Currently, the multi-language algorithms supported by PaddleOCR are:

| Configuration file |  Algorithm name |   backbone |   trans   |   seq      |     pred     |  language | character_type |
| :--------: |  :-------:   | :-------:  |   :-------:   |   :-----:   |  :-----:   | :-----:  | :-----:  |
| rec_chinese_cht_lite_train.yml |  CRNN |   Mobilenet_v3 small 0.5 |  None   |  BiLSTM |  ctc  | chinese traditional  | chinese_cht|
| rec_en_lite_train.yml |  CRNN |   Mobilenet_v3 small 0.5 |  None   |  BiLSTM |  ctc  | English(Case sensitive)   | EN |
| rec_french_lite_train.yml |  CRNN |   Mobilenet_v3 small 0.5 |  None   |  BiLSTM |  ctc  | French |  french |
| rec_ger_lite_train.yml |  CRNN |   Mobilenet_v3 small 0.5 |  None   |  BiLSTM |  ctc  | German   | german |
| rec_japan_lite_train.yml |  CRNN |   Mobilenet_v3 small 0.5 |  None   |  BiLSTM |  ctc  | Japanese | japan |
| rec_korean_lite_train.yml |  CRNN |   Mobilenet_v3 small 0.5 |  None   |  BiLSTM |  ctc  | Korean  | korean |
| rec_latin_lite_train.yml |  CRNN |   Mobilenet_v3 small 0.5 |  None   |  BiLSTM |  ctc  | Latin  | latin |
| rec_arabic_lite_train.yml |  CRNN |   Mobilenet_v3 small 0.5 |  None   |  BiLSTM |  ctc  | arabic |  ar |
| rec_cyrillic_lite_train.yml |  CRNN |   Mobilenet_v3 small 0.5 |  None   |  BiLSTM |  ctc  | cyrillic   | cyrillic |
| rec_devanagari_lite_train.yml |  CRNN |   Mobilenet_v3 small 0.5 |  None   |  BiLSTM |  ctc  | devanagari  | devanagari |

For more supported languages, please refer to : [Multi-language model](https://github.com/PaddlePaddle/PaddleOCR/blob/release/2.1/doc/doc_en/multi_languages_en.md#4-support-languages-and-abbreviations)

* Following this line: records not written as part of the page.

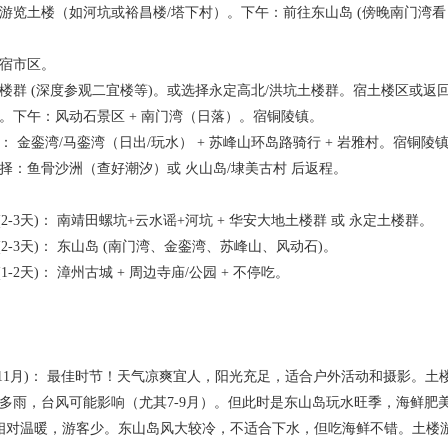
游览土楼（如河坑或裕昌楼/塔下村）。下午：前往东山岛 (傍晚南门湾看
宿市区。
群 (深度参观二宜楼等)。或选择永定高北/洪坑土楼群。宿土楼区或返
。下午：风动石景区 + 南门湾（日落）。宿铜陵镇。
 金銮湾/马銮湾（日出/玩水） + 苏峰山环岛路骑行 + 岩雅村。宿铜陵
：鱼骨沙洲（查好潮汐）或 火山岛/埭美古村 后返程。
3天)： 南靖田螺坑+云水谣+河坑 + 华安大地土楼群 或 永定土楼群。
-3天)： 东山岛 (南门湾、金銮湾、苏峰山、风动石)。
2天)： 漳州古城 + 周边寺庙/公园 + 不停吃。
, 9-11月)： 最佳时节！天气凉爽宜人，阳光充足，适合户外活动和摄影。
 炎热多雨，台风可能影响（尤其7-9月）。但此时是东山岛玩水旺季，海鲜
)： 相对温暖，游客少。东山岛风大较冷，不适合下水，但吃海鲜不错。土楼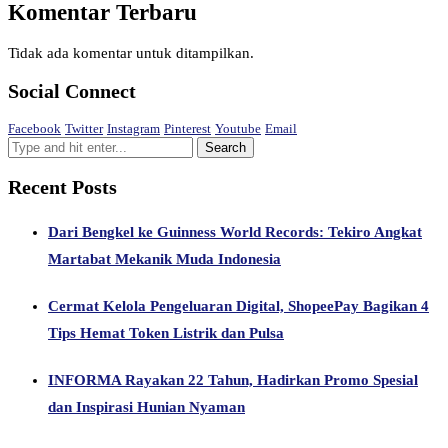
Komentar Terbaru
Tidak ada komentar untuk ditampilkan.
Social Connect
Facebook
Twitter
Instagram
Pinterest
Youtube
Email
Recent Posts
Dari Bengkel ke Guinness World Records: Tekiro Angkat
Martabat Mekanik Muda Indonesia
Cermat Kelola Pengeluaran Digital, ShopeePay Bagikan 4
Tips Hemat Token Listrik dan Pulsa
INFORMA Rayakan 22 Tahun, Hadirkan Promo Spesial
dan Inspirasi Hunian Nyaman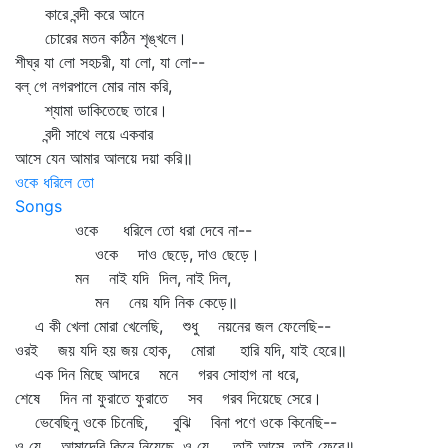
কারে বন্দী করে আনে
চোরের মতন কঠিন শৃঙ্খলে।
শীঘ্র যা লো সহচরী, যা লো, যা লো--
বল্‌ গে নগরপালে মোর নাম করি,
শ্যামা ডাকিতেছে তারে।
বন্দী সাথে লয়ে একবার
আসে যেন আমার আলয়ে দয়া করি॥
ওকে ধরিলে তো
Songs
ওকে ধরিলে তো ধরা দেবে না--
ওকে দাও ছেড়ে, দাও ছেড়ে।
মন নাই যদি দিল, নাই দিল,
মন নেয় যদি নিক কেড়ে॥
এ কী খেলা মোরা খেলেছি, শুধু নয়নের জল ফেলেছি--
ওরই জয় যদি হয় জয় হোক, মোরা হারি যদি, যাই হেরে॥
এক দিন মিছে আদরে মনে গরব সোহাগ না ধরে,
শেষে দিন না ফুরাতে ফুরাতে সব গরব দিয়েছে সেরে।
ভেবেছিনু ওকে চিনেছি, বুঝি বিনা পণে ওকে কিনেছি--
ও যে আমাদেরি কিনে নিয়েছে, ও যে, তাই আসে, তাই ফেরে॥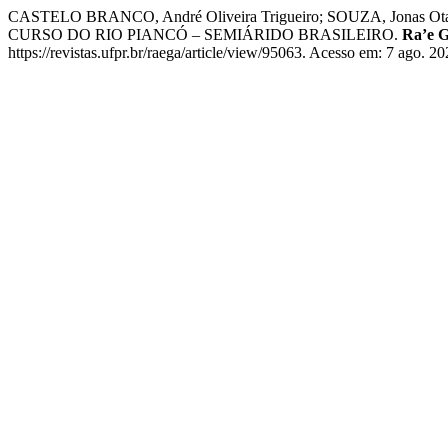
CASTELO BRANCO, André Oliveira Trigueiro; SOUZA, Jon
CURSO DO RIO PIANCÓ – SEMIÁRIDO BRASILEIRO.
Ra’e G
https://revistas.ufpr.br/raega/article/view/95063. Acesso em: 7 ago. 20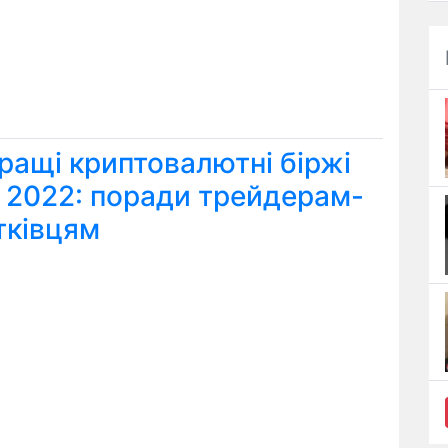
ращі криптовалютні біржі
я 2022: поради трейдерам-
тківцям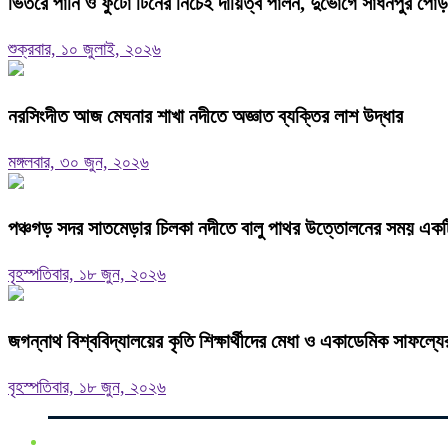
ভিতরে পানি ও ফুটো টিনের নিচেই দায়িত্ব পালন, দুর্ভোগে সাধনপুর পোড়া
শুক্রবার, ১০ জুলাই, ২০২৬
নরসিংদীত আজ মেঘনার শাখা নদীতে অজ্ঞাত ব্যক্তির লাশ উদ্ধার
মঙ্গলবার, ৩০ জুন, ২০২৬
পঞ্চগড় সদর সাতমেড়ার চিলকা নদীতে বালু পাথর উত্তোলনের সময় একটি ব
বৃহস্পতিবার, ১৮ জুন, ২০২৬
জগন্নাথ বিশ্ববিদ্যালয়ের কৃতি শিক্ষার্থীদের মেধা ও একাডেমিক সাফল্যে
বৃহস্পতিবার, ১৮ জুন, ২০২৬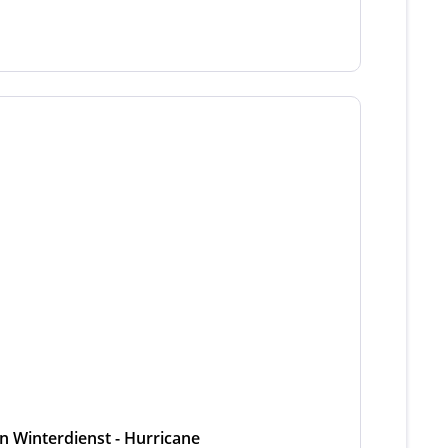
en Winterdienst - Hurricane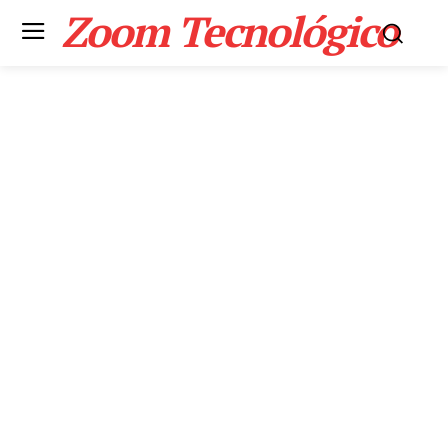
Zoom Tecnológico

The multi-language model training method is the same as the Chinese model. The training data set is 100w synthetic data. A small amount of fonts and test data can be downloaded using the following two methods.
* [Baidu Netdisk](https://pan.baidu.com/s/1bS_u207Rm7YbY33wOECKDA),Extraction code:frgi.
* [Google drive](https://drive.google.com/file/d/18cSWX7wXSy4G0tbKJ0d9PuIaiwRLHpjA/view)